A meta-analysis of epidemiological studies on the combined effect of hepatitis B and C virus infections in causing hepatocellular carcinoma
Article first published online: 6 DEC 1998
Copyright © 1998 Wiley-Liss, Inc.
International Journal of Cancer
Volume 75, Issue 3, pages 347–354, 30 January 1998
How to Cite
Donato, F., Boffetta, P. and Puoti, M. (1998), A meta-analysis of epidemiological studies on the combined effect of hepatitis B and C virus infections in causing hepatocellular carcinoma. Int. J. Cancer, 75: 347–354. doi: 10.1002/(SICI)1097-0215(19980130)75:3<347::AID-IJC4>3.0.CO;2-2
- Issue published online: 6 DEC 1998
- Article first published online: 6 DEC 1998
- Manuscript Revised: 24 SEP 1997
- Manuscript Received: 5 AUG 1997
The aim of the study was to assess whether co-infection by hepatitis-B virus (HBV) and hepatitis-C virus (HCV) is associated with a higher risk of developing hepatocellular carcinoma (HCC) than each infection alone. A meta-analysis of data published up to June 1997 was performed.
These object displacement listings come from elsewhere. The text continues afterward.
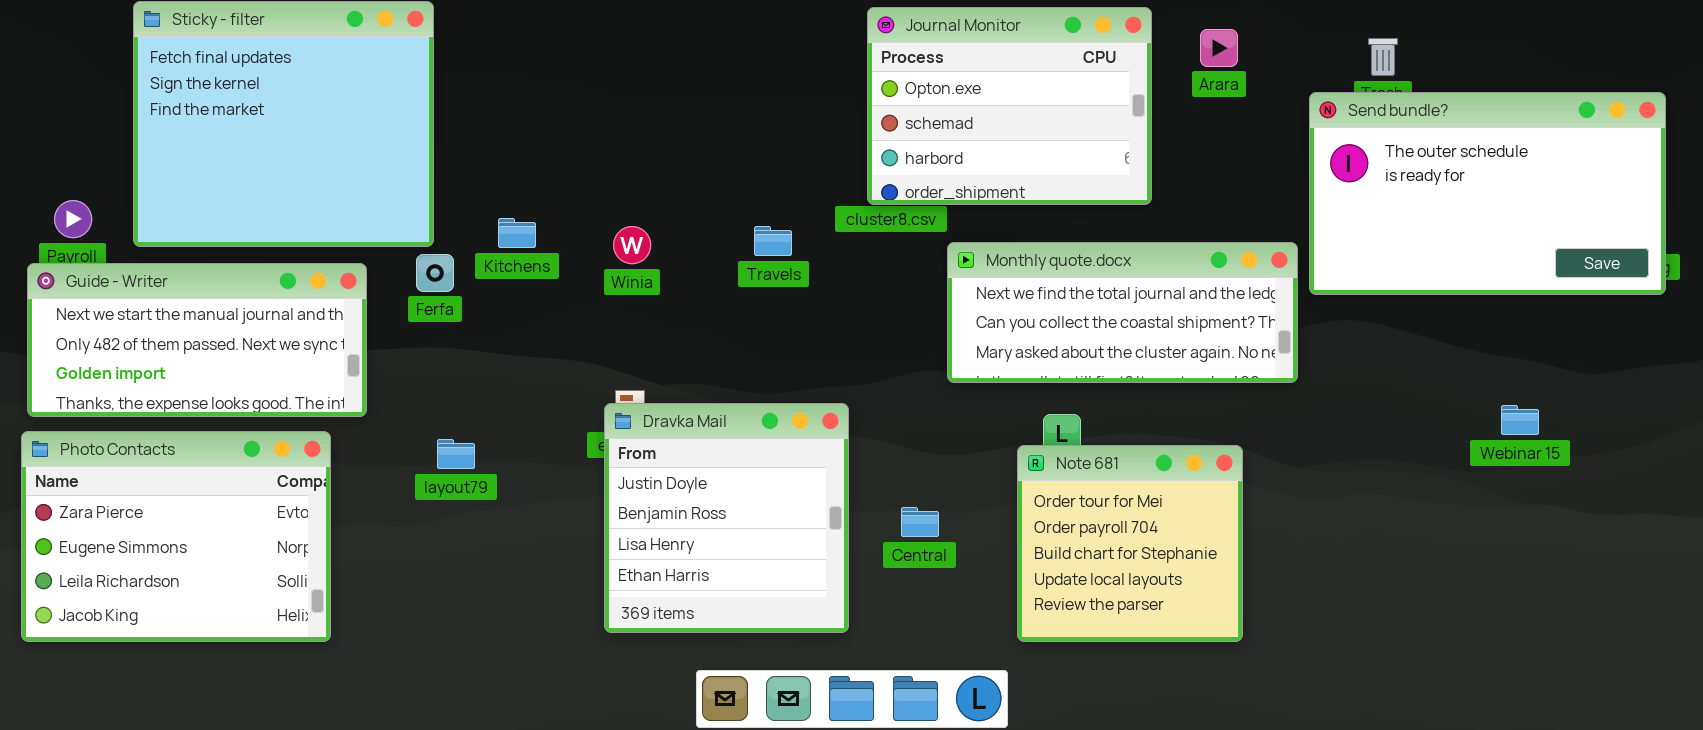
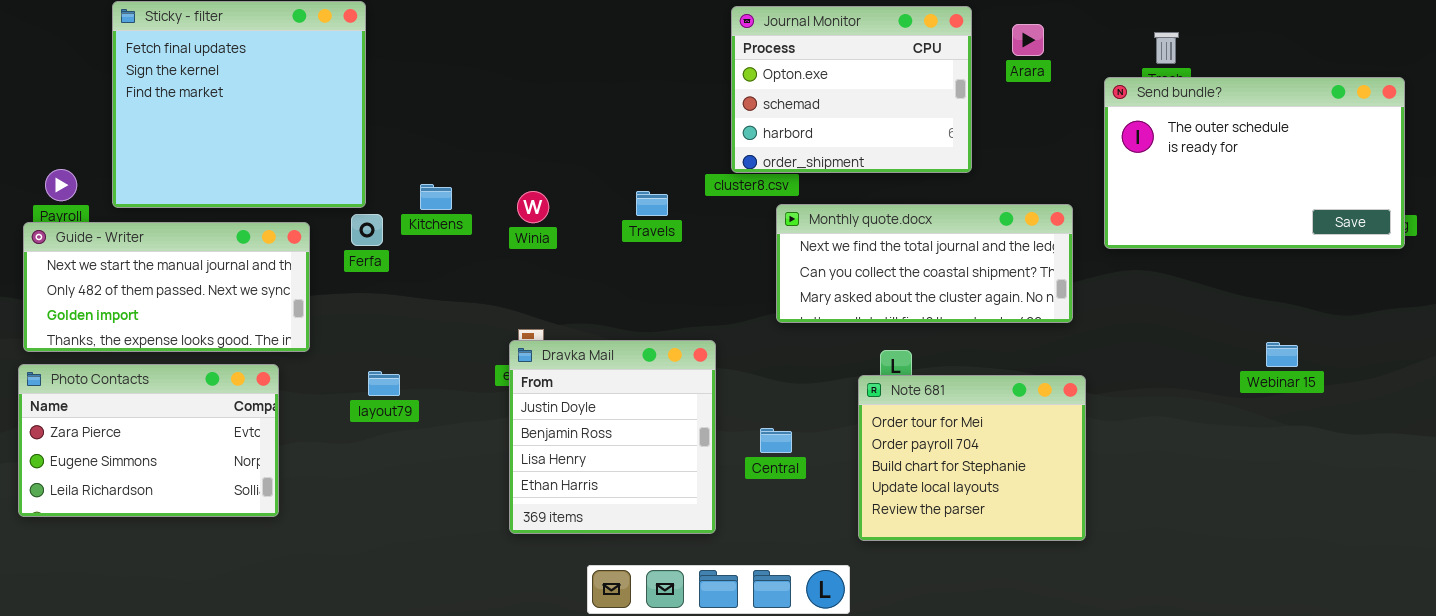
Monthly quote.docx: [947,242,1298,383] -> [776,204,1073,323], moved
Photo Contacts: [21,431,331,642] -> [18,364,279,517], resized
Note 681: [1017,445,1243,642] -> [858,375,1086,541], resized

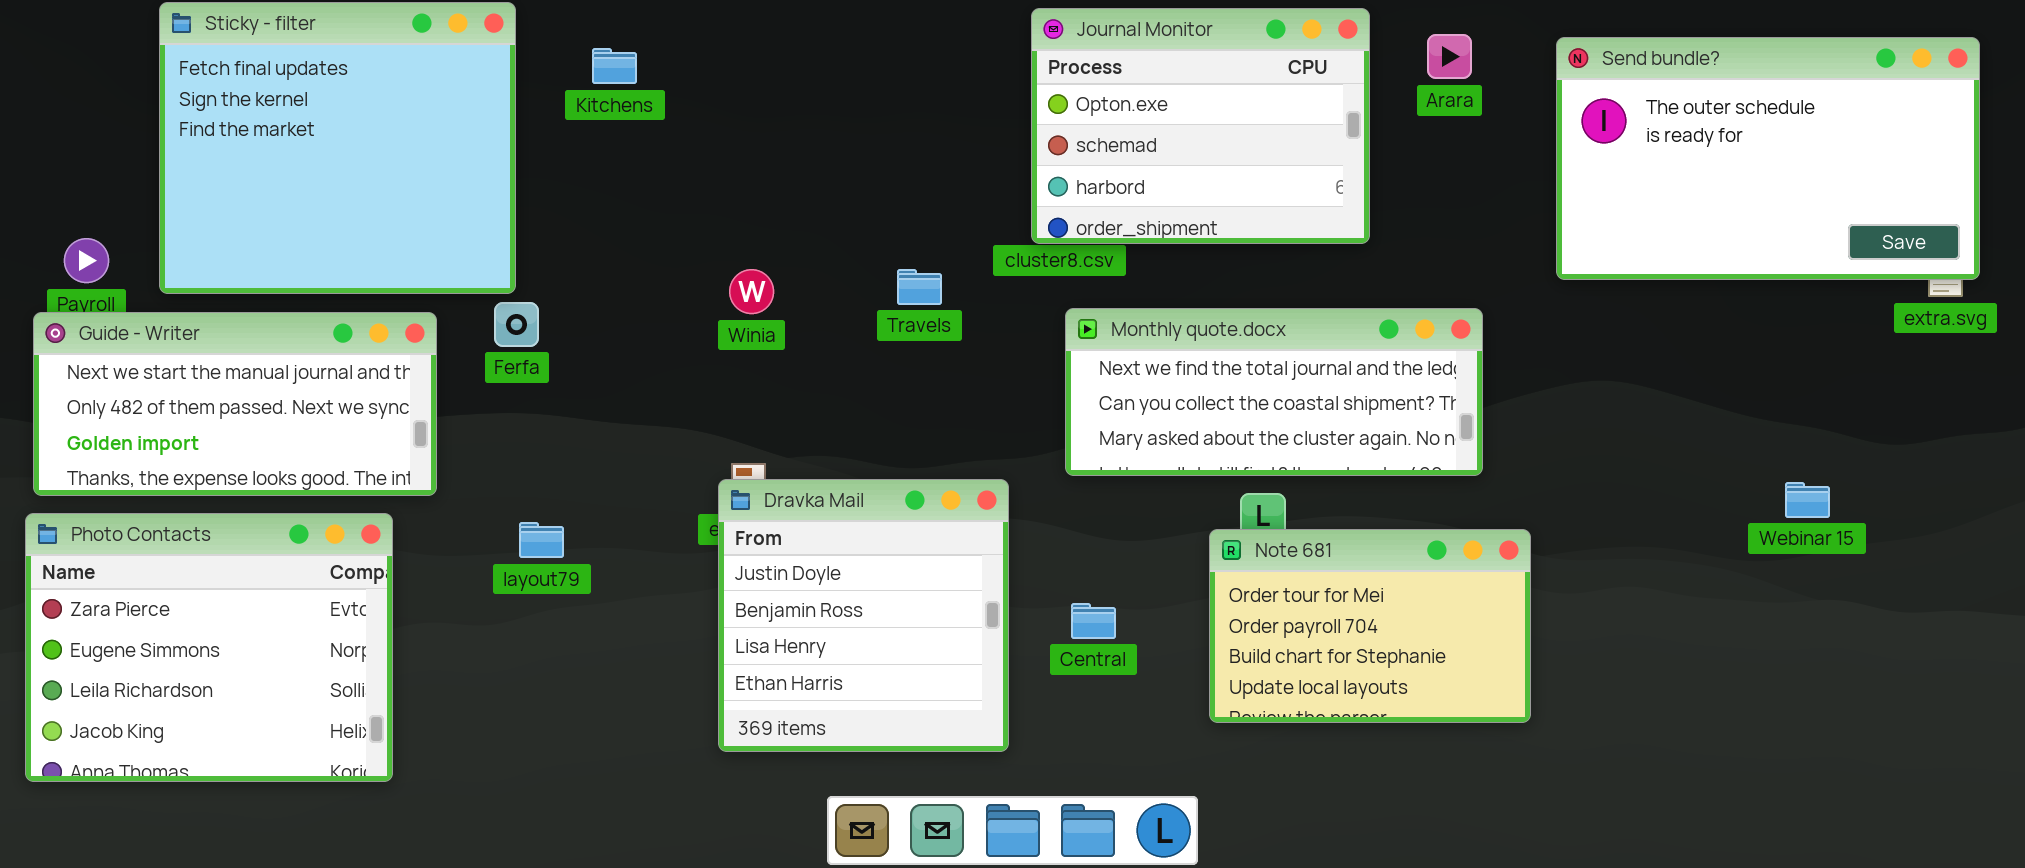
Send bundle?: [1104,77,1405,249] -> [1556,37,1980,280], moved
Kitchens: [420,184,452,210] -> [592,48,637,84], moved
Monthly quote.docx: [776,204,1073,323] -> [1065,308,1483,476], moved
Photo Contacts: [18,364,279,517] -> [25,513,393,782], resized
Note 681: [858,375,1086,541] -> [1209,529,1531,723], resized

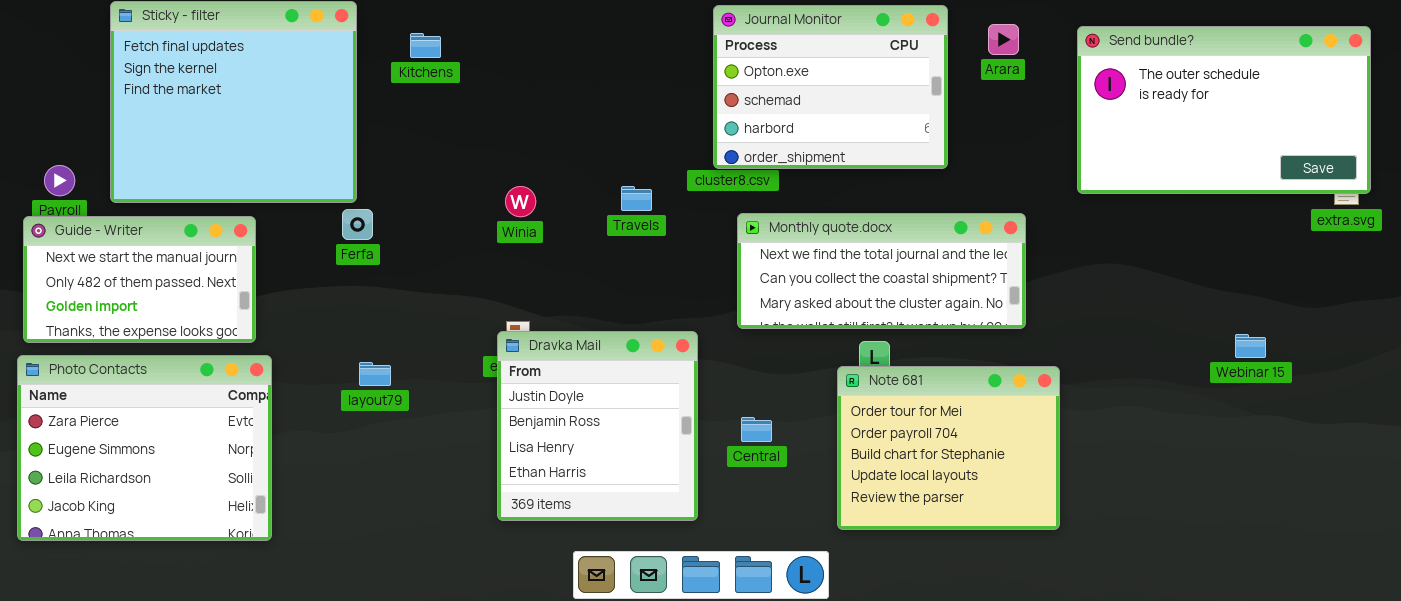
Guide - Writer: [33,312,437,496] -> [23,216,256,343], resized
Note 681: [1209,529,1531,723] -> [837,366,1060,530], resized

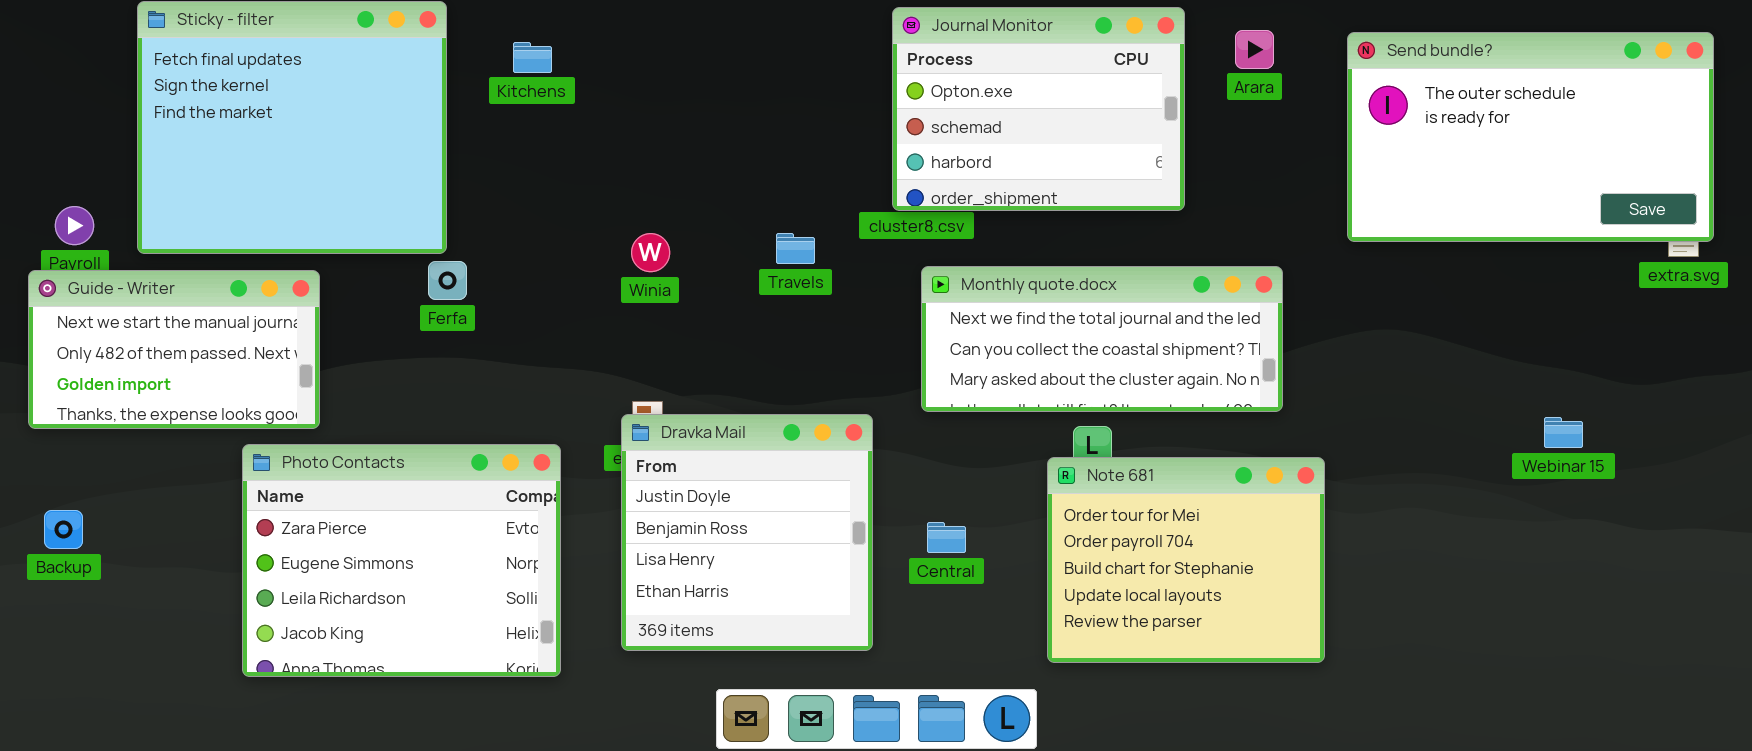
Photo Contacts: [17,355,272,541] -> [242,444,561,677], moved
HBsAg and anti-HCV antibodies or HCV RNA (anti-HCV/HCV RNA) were considered as serological markers of current HBV and HCV infection respectively. A total of 32 case-control studies were suitable for a quantitative overview. The summary odds ratios (OR) were 13.7 for HBsAg positivity and 11.5 for anti-HCV/HCV RNA positivity. The OR for anti-HCV was lower among studies using second- or third-generation anti-HCV or HCV RNA (OR, 8.2) with respect to studies with first-generation anti-HCV test (OR, 19.1). When combining data from the studies with second- or third-generation anti-HCV or HCV RNA, the OR for HBsAg positivity and anti-HCV/HCV RNA negativity was 22.5 (95% confidence interval (CI), 19.5–26.0), the OR for anti-HCV/HCV RNA positivity and HBsAg negativity was 17.3 (95% CI, 13.9–21.6), and the OR for both markers positivity was 165 (95% CI: 81.2–374, based on 191 cases and 8 controls exposed). A synergism was found between HBV and HCV infections, the OR for co-infection being greater than the sum and lower than the product of those for each infection alone. The interaction was therefore negative according to the multiplicative model, providing epidemiological evidence both of an independent effect and of interference between the 2 viruses in the carcinogenic process. Int. J. Cancer 75:347–354, 1998. © 1998 Wiley-Liss, Inc.